Tu t’es emparé de la terre et de tout ce qui s’y trouvait à ta convenance, mais le ciel doit encore t’obéir.
Le cœur du roi fut détourné du vrai chemin par le Div ; son esprit succomba à ses pensées et il ne cessa de songer que le ciel qui tourne ne lui avait jamais refusé ses faveurs.
Il ignorait qu’il n’y a nul moyen de monter au ciel, que les étoiles sont sans nombre, mais que Dieu est un.
Toutes les créatures sont impuissantes contre ses ordres, car elles sont impures, rebelles et méchantes.
Dieu le créateur n’a pas besoin du monde ; c’est pour toi, ô homme, que le ciel et la terre ont été créés.
L’esprit du roi s’occupa continuellement des moyens de s’élever sans ailes dans les airs ; il adressa beaucoup de questions aux savants sur la distance qui est entre la terre et le ciel de la lune.
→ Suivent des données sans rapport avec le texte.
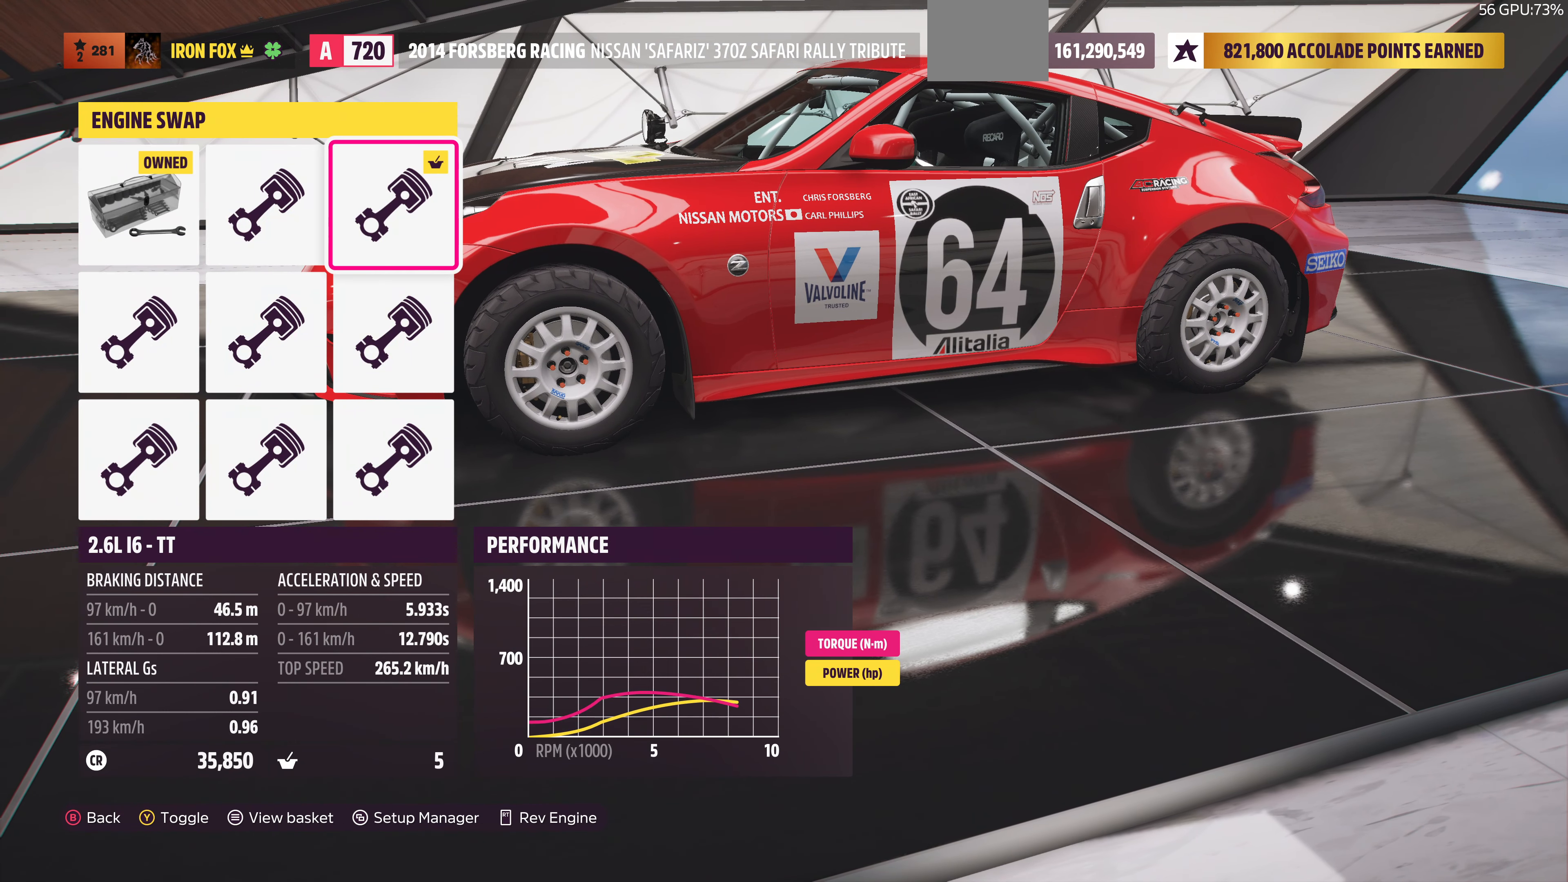
{"buttons": ["DPAD_LEFT"], "left_stick": "center", "right_stick": "center", "events": [[300, "DPAD_LEFT", "down"], [400, "DPAD_LEFT", "up"], [467, "DPAD_LEFT", "down"]]}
Les astrologues la lui enseignèrent, le roi les écouta et fit choix d’un moyeu étrange et impie.
Il ordonna qu’on allât, dans la nuit, chercher les nids des aigles, qu’on prît un grand nombre de leurs petits, qu’on les distribuât par un ou par deux dans toutes les maisons et qu’on les nourrît, pendant des années et des mois, avec des oiseaux et de la viande rôtie et quelquefois avec des agneaux.
Quand ces aiglons furent devenus forts comme des lions, de sorte qu’ils pouvaient enlever un argali, le roi fit construire un trône de bois d’aloès indien, que l’on renforça par des plaques d’or, puis on attacha aux côtés du trône de longues lances.
Tout étant ainsi préparé et son âme tout entière étant absorbée dans ce désir, il suspendit à ces lances des quartiers d’agneaux ; enfin il fit apporter quatre aigles vigoureux et les attacha fortement au trône.
Kaous s’assit sur le trône, après avoir placé devant lui une coupe de vin ; et les aigles aux ailes fortes, poussés par la faim, s’élancèrent vers les morceaux de chair.
Ils soulevèrent de terre le trône, l’emportèrent de la plaine vers les nues et dirigèrent leurs efforts vers les morceaux de chair aussi longtemps qu’il leur resta des forces.
J’ai entendu dire que Kaous monta jusqu’au-dessus du firmament et qu’il continua dans l’espoir de s’élever au-dessus des anges ; un autre dit qu’il avait volé vers le ciel pour le combattre avec l’arc et les flèches.
Il y a sur ce point des traditions de toute espèce, mais la vérité n’est connue que de Dieu le créateur.
Les aigles volèrent longtemps, puis s’arrêtèrent ; tel sera le sort de ceux qui tenteront cette entreprise.
Mais lorsque les oiseaux furent épuisés, ils se découragèrent, plièrent leurs ailes selon leur habitude et descendirent des sombres nuages, tirant après eux les lances et le trône du roi ; ils se dirigèrent vers une forêt et prirent terre près d’Amol.
Par miracle la terre ne tua pas le roi par le choc et ce qui devait arriver restait encore un secret.
Le roi désirait qu’un canard sauvage se levât, car il avait besoin de manger un peu.
C’est ainsi qu’il avait échangé son pouvoir et son trône contre la honte et la peine.
Il resta dans la forêt tout épuisé et adressa ses prières à Dieu le créateur.